Implicit in the Minister’s reference to emerging market economies such as South Africa, Mexico, or Malaysia where growth declined by 17.1 in the second quarter (but only by 2.7% in Q3) is the idea that Nigerian policy interventions to limit the economic consequences of the pandemic have worked better. But a more plausible reason may be that the Nigerian economy is largely informal, having thousands of small firms that have remained open for business.
Addressing the comparison with Malaysia, Dr. Ayo Teriba CEO of Economic Associates explains that the differences in the severity of the pandemic have little to do with the structure of the respective economies. Dr. Teriba explained that “Trade is about 50% of Nigerian GDP while agriculture is about 20% but this is not why growth in Nigeria has not declined as much as in Malaysia.
“The reason is the greater extent to which a country like Malaysia or Mexico produce for exports while Nigerian products and services are consumed in Nigeria. Our telecoms services which is a significant portion of GDP are consumed within Nigeria,” he said.
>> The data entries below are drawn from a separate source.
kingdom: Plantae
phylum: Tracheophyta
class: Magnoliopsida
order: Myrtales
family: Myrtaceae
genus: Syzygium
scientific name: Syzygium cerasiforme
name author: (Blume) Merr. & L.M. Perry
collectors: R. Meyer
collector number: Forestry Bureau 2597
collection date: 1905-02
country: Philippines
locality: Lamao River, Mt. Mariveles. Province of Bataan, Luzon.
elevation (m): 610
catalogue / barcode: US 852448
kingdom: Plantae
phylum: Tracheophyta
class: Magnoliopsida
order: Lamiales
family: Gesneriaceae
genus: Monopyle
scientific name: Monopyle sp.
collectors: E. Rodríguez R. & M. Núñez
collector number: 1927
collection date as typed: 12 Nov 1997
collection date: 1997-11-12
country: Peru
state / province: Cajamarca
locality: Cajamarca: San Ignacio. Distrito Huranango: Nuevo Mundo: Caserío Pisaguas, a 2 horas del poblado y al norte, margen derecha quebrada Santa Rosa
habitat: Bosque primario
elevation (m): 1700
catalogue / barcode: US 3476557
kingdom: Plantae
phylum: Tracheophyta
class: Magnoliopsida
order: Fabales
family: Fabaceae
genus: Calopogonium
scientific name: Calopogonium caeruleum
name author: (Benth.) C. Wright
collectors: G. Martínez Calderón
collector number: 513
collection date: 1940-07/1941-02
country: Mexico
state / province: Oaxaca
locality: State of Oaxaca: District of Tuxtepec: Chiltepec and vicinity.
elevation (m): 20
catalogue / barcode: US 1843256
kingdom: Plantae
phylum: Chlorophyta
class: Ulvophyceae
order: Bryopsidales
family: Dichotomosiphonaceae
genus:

Dr. Teriba further explained that Nigeria has suffered only from local lockdown while countries that export more have suffered from the local lockdown and the lockdown in their export markets and thus from the broken links in global trade.”
“Before making such a comparison, it’s important to consider the strengths of an economy,” said Thelma Obiakor, an economist and research fellow at Center for the Study of the Economies in Africa (CSEA). “Generally, exports-driven economies will see greater contraction and suffer more from international lockdowns than one which produces mainly for domestic consumption.”
In 2016, Malaysia exported $27.5 billion worth of agriculture products; Nigerian agriculture exports remain under $1 billion. South Africa exports $17.9 billion worth of gold and cars worth $6.8 billion in 2019.